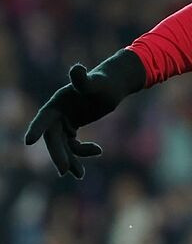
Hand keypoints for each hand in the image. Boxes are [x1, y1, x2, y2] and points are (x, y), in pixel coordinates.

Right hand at [24, 49, 144, 178]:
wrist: (112, 86)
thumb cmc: (104, 82)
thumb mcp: (95, 83)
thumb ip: (83, 79)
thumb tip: (77, 69)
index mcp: (57, 103)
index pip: (44, 118)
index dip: (36, 129)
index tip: (28, 142)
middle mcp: (57, 114)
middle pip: (53, 138)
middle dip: (58, 154)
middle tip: (65, 171)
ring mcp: (63, 122)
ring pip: (62, 146)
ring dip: (70, 160)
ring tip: (80, 175)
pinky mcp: (72, 128)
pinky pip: (72, 145)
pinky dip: (82, 152)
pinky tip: (99, 151)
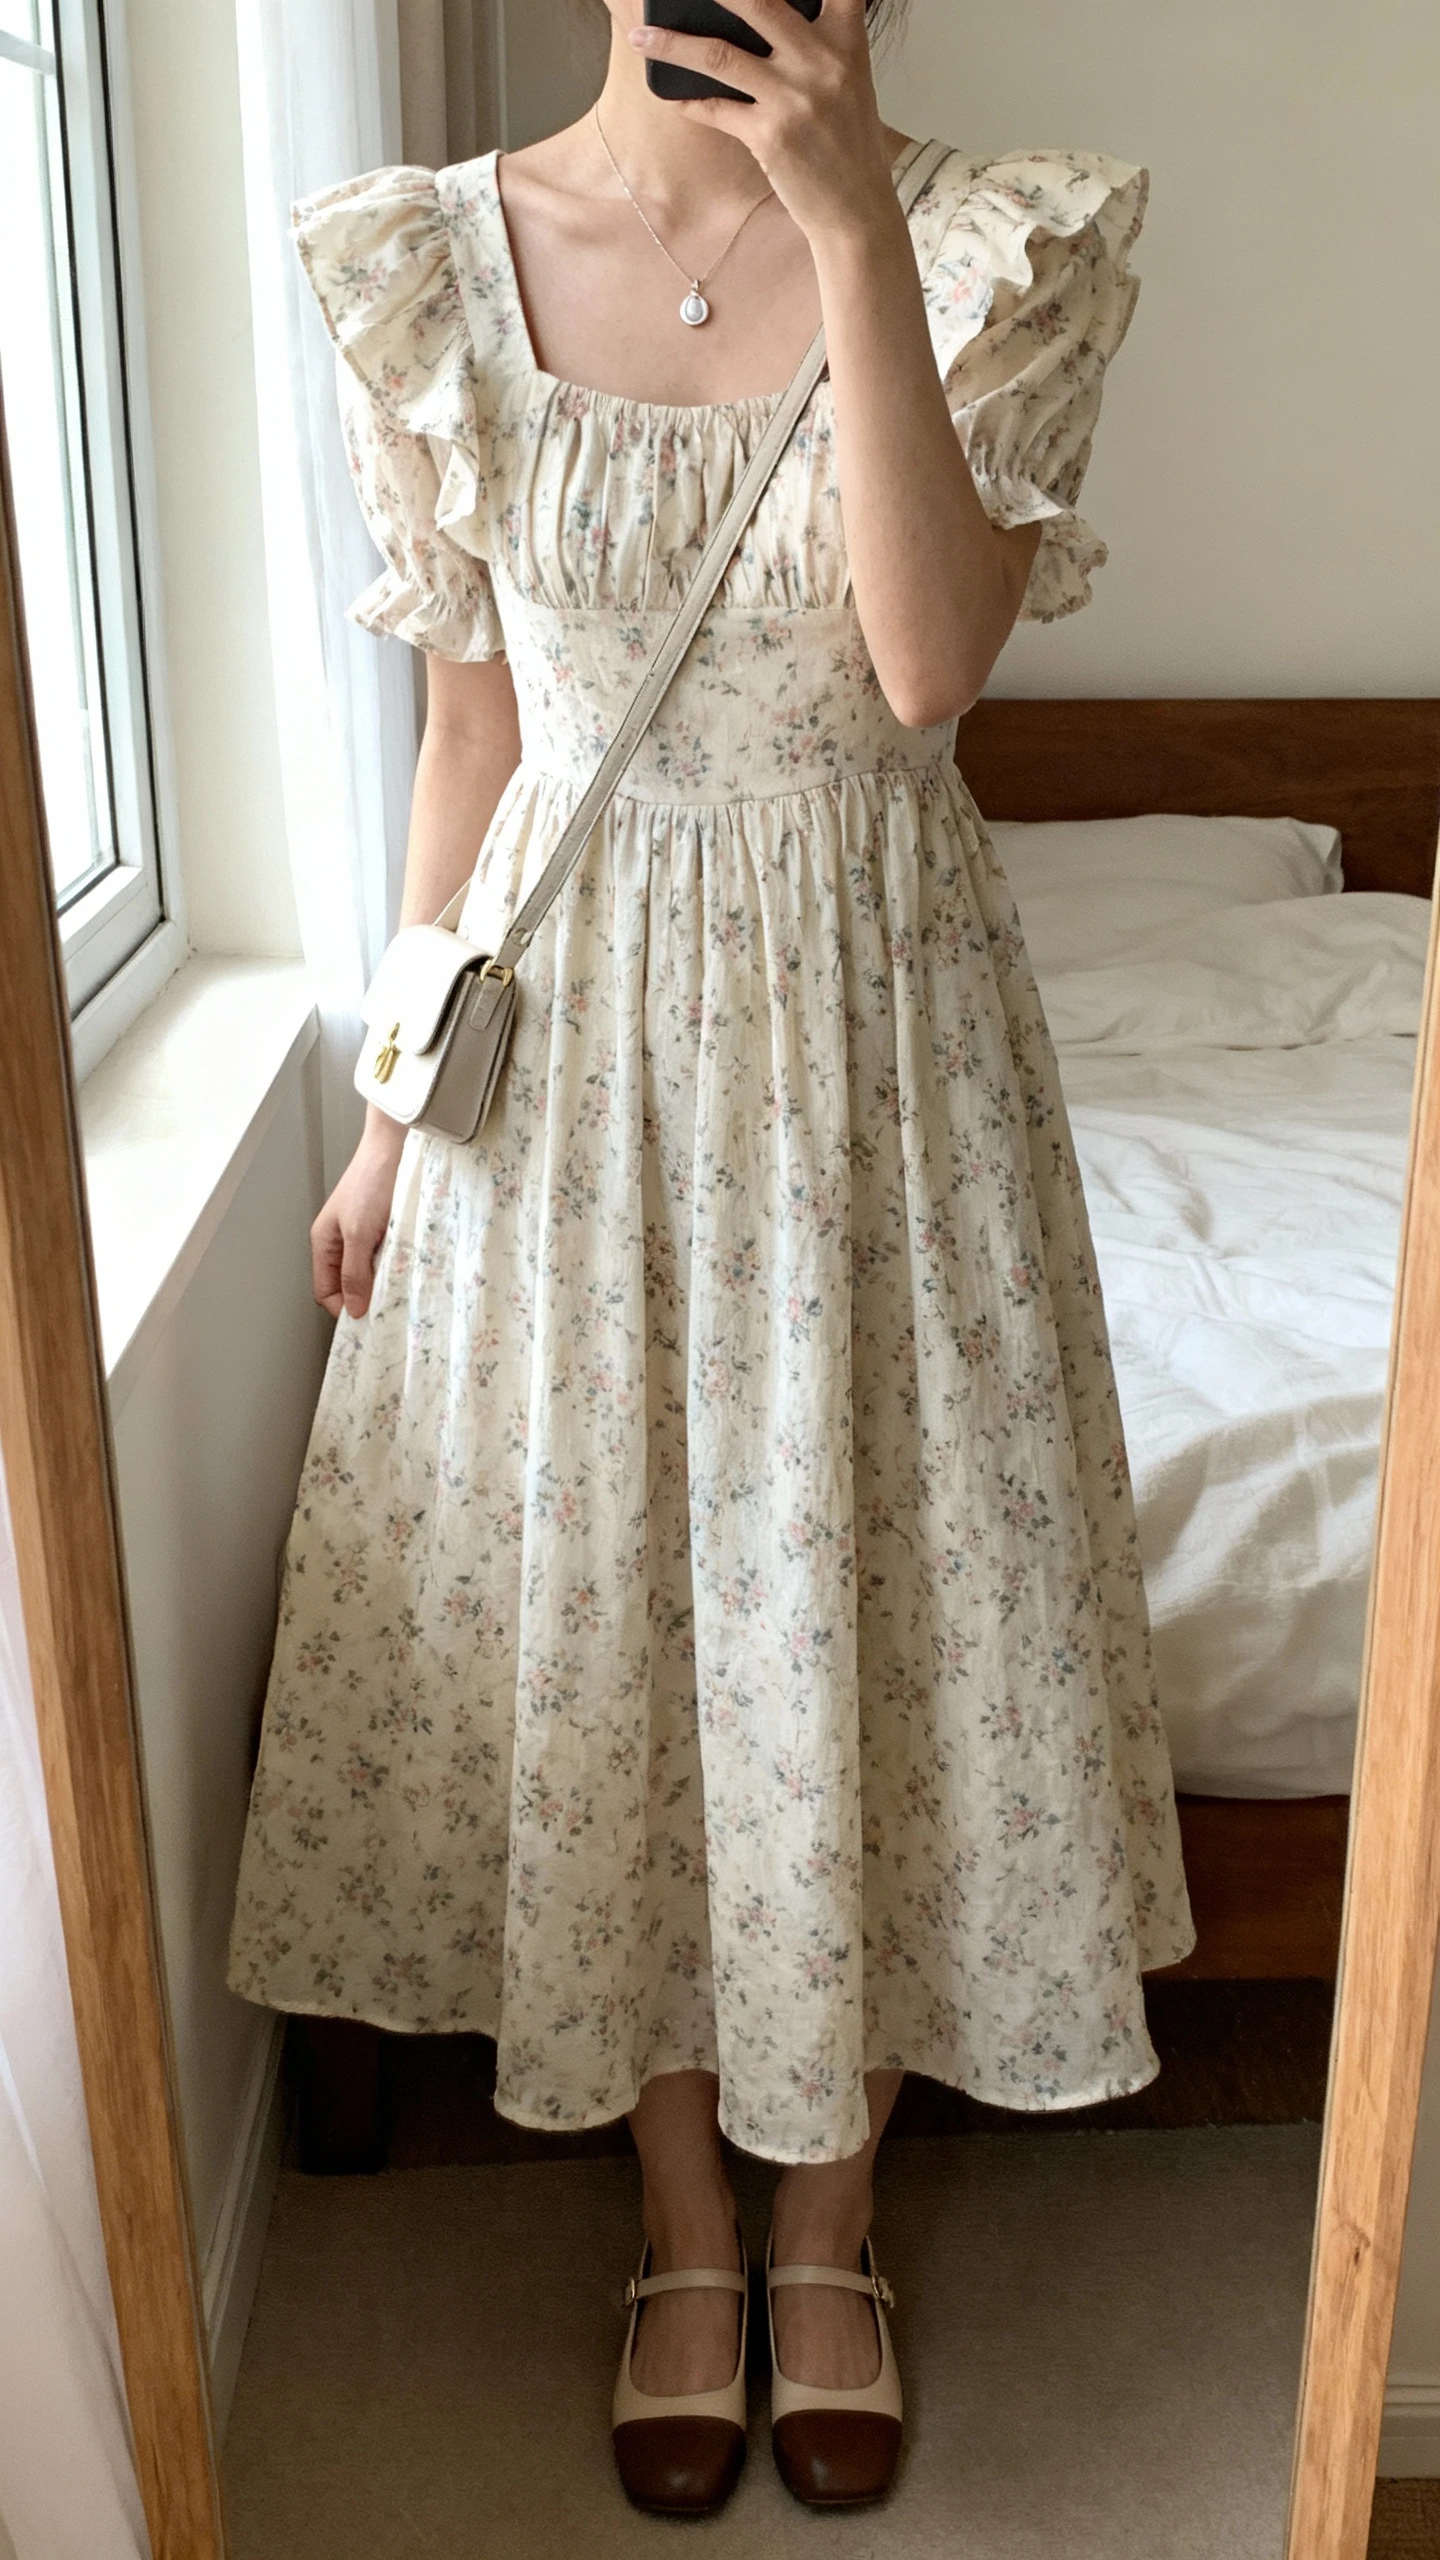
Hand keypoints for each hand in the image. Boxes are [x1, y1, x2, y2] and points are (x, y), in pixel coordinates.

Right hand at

--

* _PROBLEM REQUIREMENTS_:
Transcribe all of the data above exactly; no picture belongs in the copy.

* _SOLUTION FOR THIS TASK_:
Hand keypoints for each hand in the image. Boxes are [x1, y1, x2, y2] and points are (x, y), in pixel coordinates.

Right hand at [24, 49, 144, 178]:
wrist: (112, 86)
thumb cmc: (104, 82)
thumb mcp: (95, 83)
thumb ip: (83, 79)
thumb tip: (77, 69)
index mcp: (57, 103)
index pip: (44, 118)
index dip: (36, 129)
index tip: (28, 142)
middle mcp: (57, 114)
middle pip: (53, 138)
middle dip: (58, 154)
middle tip: (65, 171)
ring mcp: (63, 122)
ring pip: (62, 146)
ring dip: (70, 160)
ring tip: (80, 175)
pinky mcp: (72, 128)
pinky pip: (72, 145)
pinky dip: (82, 152)
pinky tip: (99, 151)
Hand keypoints for each hand in the image. Boxes are [x1, y1, x2, y2] and points are (x, y), in pixel coordinates.

Right hand at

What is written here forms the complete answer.